**Try it**
From the data that follows, copy every line with the string "Армения".
[Start of Attachment]
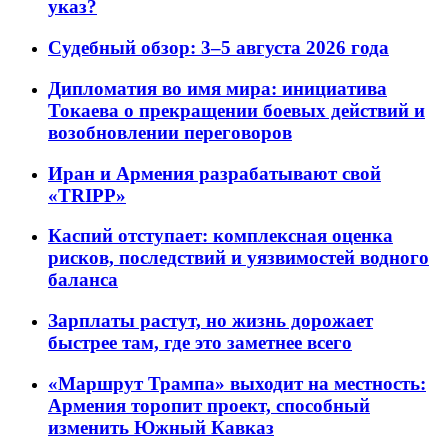
указ?
Судебный обзор: 3–5 августа 2026 года
Дипломатия во имя мира: инициатива
Токаева о прекращении боевых действий и
возобновлении переговоров
Иран и Армения разрабатывают свой
«TRIPP»
Каспий отступает: комплексная оценка
рисков, последствий и уязвимостей водного
баланса
Зарплаты растут, но жизнь дорожает
быстрее там, где это заметнее всего
«Маршрут Трампа» выходит на местность:
Армения торопит проект, способный
изменить Южный Кавказ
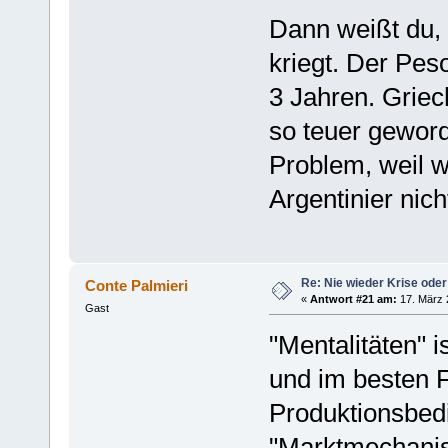
Dann weißt du,
kriegt. Der Peso
3 Jahren. Griec
so teuer geword
Problem, weil w
Argentinier nic
Re: Nie wieder Krise oder
Conte Palmieri
«
Antwort #21 am:
17. März 
Gast
"Mentalitäten" 
und im besten F
Produktionsbed
"Marktmechanis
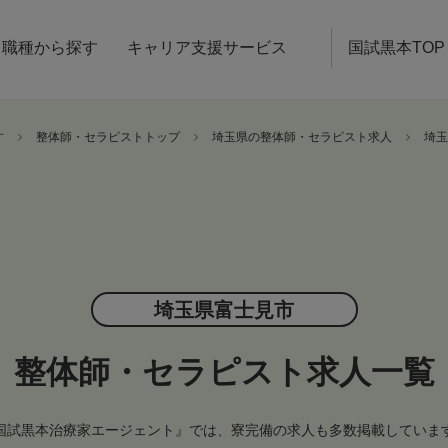
職種から探す
キャリア支援サービス
国試黒本TOP
す
整体師・セラピストトップ
埼玉県の整体師・セラピスト求人
埼玉
埼玉県富士見市
整体師・セラピスト求人一覧
国試黒本治療家エージェント』では、寮完備の求人も多数掲載していま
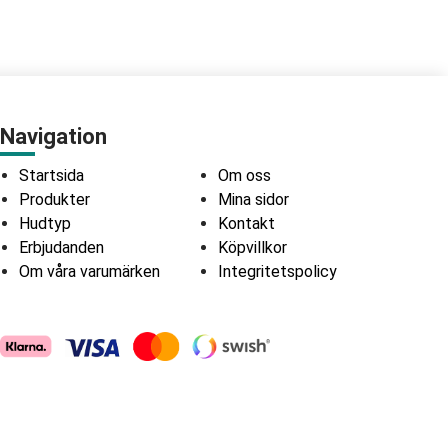
Navigation
Startsida
Om oss
Produkter
Mina sidor
Hudtyp
Kontakt
Erbjudanden
Köpvillkor
Om våra varumärken
Integritetspolicy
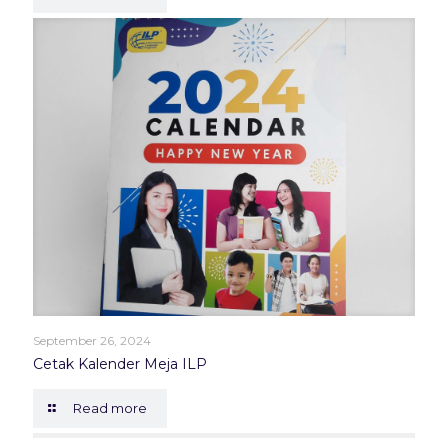
September 26, 2024
Cetak Kalender Meja ILP
Read more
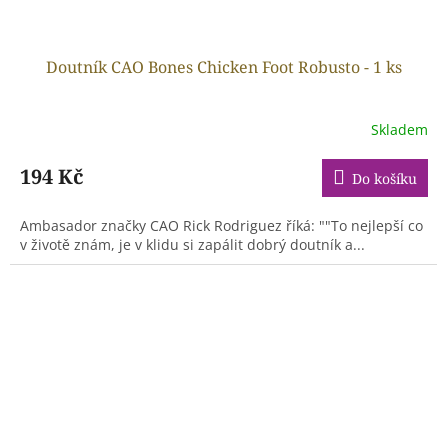
Doutník CAO Bones Chicken Foot Robusto - 1 ks
Skladem
194 Kč
Do košíku
Ambasador značky CAO Rick Rodriguez říká: ""To nejlepší co
v životě znám, je v klidu si zapálit dobrý doutník a...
[End of Attachment]
**Exercise answer**
Иран и Армения разрабатывают свой
Армения торопит проект, способный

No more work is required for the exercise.